Direct indexing is a big buzzword right now as wealth managers try to get beyond vanilla index funds. Barrett Ayers, president of Adhesion, explains how these streamlined portfolios work and why they matter.
In extraordinarily volatile markets like we saw throughout 2020, financial advisors and institutions are under extreme pressure to not only calm and reassure clients, but also to reinforce their value proposition and retain existing client relationships while establishing new ones.
Now more than ever, advisors need to be careful about not passing along more expenses to clients whenever and wherever possible. One approach to help offset fees is to decrease product costs while increasing after-tax value through an investment approach known as “direct indexing.”
Direct indexing involves replicating the behavior of a stock index by purchasing all, or a representative sample of, the individual securities within the index. This is done by identifying the factors that drive index behavior then applying those factors to a smaller subset of securities.
Historically, the only way to purchase an index has been through the use of a pooled vehicle such as a mutual fund or exchange-traded fund (ETF). Of course, the downside of purchasing a single mutual fund or ETF is that tax management and personalization become impossible with a single security.

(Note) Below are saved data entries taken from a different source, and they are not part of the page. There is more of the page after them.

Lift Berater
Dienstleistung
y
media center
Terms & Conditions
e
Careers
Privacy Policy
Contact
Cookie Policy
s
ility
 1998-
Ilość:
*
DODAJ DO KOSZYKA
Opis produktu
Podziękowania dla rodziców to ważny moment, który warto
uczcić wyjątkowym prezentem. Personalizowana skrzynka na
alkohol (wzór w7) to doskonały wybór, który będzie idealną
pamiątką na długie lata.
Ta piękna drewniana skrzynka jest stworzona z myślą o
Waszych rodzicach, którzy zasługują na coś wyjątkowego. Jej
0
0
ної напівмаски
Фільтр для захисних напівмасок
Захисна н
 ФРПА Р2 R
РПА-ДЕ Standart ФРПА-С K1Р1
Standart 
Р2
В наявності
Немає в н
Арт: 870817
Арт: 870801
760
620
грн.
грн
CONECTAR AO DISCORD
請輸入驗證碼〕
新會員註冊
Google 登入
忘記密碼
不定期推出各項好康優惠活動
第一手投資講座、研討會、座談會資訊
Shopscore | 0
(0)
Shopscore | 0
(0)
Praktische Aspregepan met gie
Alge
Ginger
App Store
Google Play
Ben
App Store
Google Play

But recent technological advances, such as innovations in digital investment platforms that allow for automated, highly advanced optimization capabilities, have made individual security ownership of an index broadly accessible to retail investors. What used to take days or even weeks to build index-based investment strategies can now be done in minutes, giving advisors the ability to replicate exposure to the risk and reward characteristics of an index at click-button pace without losing the ability to customize portfolios—all from a single platform and with tax-aware upsides.
Direct indexing is an extremely valuable tool for advisors that are looking to incorporate the risk and reward predictability of an index into a multi-asset class portfolio. And when used within a Unified Managed Account (UMA) where other individual securities are held, the tax benefits can be significant. A direct index is utilized within a UMA by enabling active tax-loss harvesting, gains deferral for withdrawals as well as the ability to absorb legacy holdings and positions sold by other managers – into the direct index. And at the cost of a typical passive investment, a direct index can sometimes be a cost-efficient way to preempt fee compression conversations with clients all while offering a differentiated solution that showcases an advisor’s unique value.
Furthermore, our Index Series can help serve several portfolio construction mandates, including providing a core module inside of a larger core/satellite portfolio and as a suitable way to express a client’s environmental, social and governance (ESG) preferences that could not be expressed through a pooled vehicle like an ETF or a mutual fund.
While this may be a newfound approach for some, at Adhesion Wealth we have been providing direct indexing strategies for more than 12 years, helping advisors bring their clients the potential benefits of high-quality indices and investment strategies.
Direct indexing capabilities like these will not only help you keep your clients’ investment goals aligned across market conditions more easily and effectively, they can also help you to build trust across your client base and solidify your value-add.